= Symeon of Durham =

Symeon (or Simeon) of Durham (fl. c.1090 to c. 1128) was an English chronicler and a monk of Durham Priory. He is known for two historical works which are particularly valuable for northern affairs, about the church of Durham and the history of England.

==Biography==
Symeon was a Benedictine monk at Durham Cathedral at the end of the eleventh century. He may have been one of 23 monks moved to Durham from the monastery at Jarrow by Bishop William of St Calais in 1083, but the historian Bernard Meehan thinks that it is more likely that Symeon entered Durham in the 1090s. He eventually became precentor of the priory, and examples of his handwriting appear to survive in several Durham books, including the Liber Vitae, the so-called Cantor's Book (whose text he would have had to keep up to date as part of his duties as precentor), and in copies of his own historical works.

Actions to take:
a) According to the Symeon of Durham text, in what year did Bishop William of St Calais move monks from Jarrow to Durham?
b) Give again the part of the Symeon of Durham text that opens with the words containing "Symeon (or Simeon)" and closes with "own historical works.", switching "monks" to "brethren".

Given information:

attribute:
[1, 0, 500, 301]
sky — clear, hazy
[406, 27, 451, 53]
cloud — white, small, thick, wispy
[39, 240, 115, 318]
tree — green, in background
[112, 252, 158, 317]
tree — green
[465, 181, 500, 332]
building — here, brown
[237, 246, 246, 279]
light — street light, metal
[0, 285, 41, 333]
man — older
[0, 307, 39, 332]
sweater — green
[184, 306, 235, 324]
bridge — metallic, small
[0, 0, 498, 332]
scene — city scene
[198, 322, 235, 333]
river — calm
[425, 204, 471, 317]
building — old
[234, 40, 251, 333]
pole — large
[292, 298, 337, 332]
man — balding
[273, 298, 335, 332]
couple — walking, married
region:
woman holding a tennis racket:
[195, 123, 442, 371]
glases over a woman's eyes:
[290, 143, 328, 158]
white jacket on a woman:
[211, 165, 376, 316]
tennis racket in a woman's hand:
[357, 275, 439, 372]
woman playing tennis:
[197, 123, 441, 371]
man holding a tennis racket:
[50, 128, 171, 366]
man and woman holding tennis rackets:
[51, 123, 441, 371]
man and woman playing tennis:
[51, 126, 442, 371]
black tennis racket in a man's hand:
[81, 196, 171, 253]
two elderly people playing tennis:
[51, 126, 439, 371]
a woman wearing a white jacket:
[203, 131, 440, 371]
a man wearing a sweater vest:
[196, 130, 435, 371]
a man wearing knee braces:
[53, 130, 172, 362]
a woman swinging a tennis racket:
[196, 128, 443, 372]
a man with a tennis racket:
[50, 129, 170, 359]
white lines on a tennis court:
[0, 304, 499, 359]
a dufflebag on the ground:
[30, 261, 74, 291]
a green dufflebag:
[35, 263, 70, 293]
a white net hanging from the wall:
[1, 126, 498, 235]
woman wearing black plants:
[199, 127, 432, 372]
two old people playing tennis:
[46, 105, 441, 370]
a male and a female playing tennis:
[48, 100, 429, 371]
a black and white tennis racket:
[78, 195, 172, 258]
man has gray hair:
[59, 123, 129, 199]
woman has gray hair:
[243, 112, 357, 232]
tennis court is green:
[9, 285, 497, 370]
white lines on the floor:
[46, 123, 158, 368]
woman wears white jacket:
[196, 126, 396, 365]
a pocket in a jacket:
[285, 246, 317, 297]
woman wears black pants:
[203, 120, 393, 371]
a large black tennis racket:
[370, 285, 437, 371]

Written responses:
a) 1083

b)
Symeon (or Simeon) of Durham (fl. c.1090 to c. 1128) was an English chronicler and a monk of Durham Priory. He is known for two historical works which are particularly valuable for northern affairs, about the church of Durham and the history of England.

==Biography==
Symeon was a Benedictine monk at Durham Cathedral at the end of the eleventh century. He may have been one of 23 brethren moved to Durham from the monastery at Jarrow by Bishop William of St Calais in 1083, but the historian Bernard Meehan thinks that it is more likely that Symeon entered Durham in the 1090s. He eventually became precentor of the priory, and examples of his handwriting appear to survive in several Durham books, including the Liber Vitae, the so-called Cantor's Book (whose text he would have had to keep up to date as part of his duties as precentor), and in copies of his own historical works.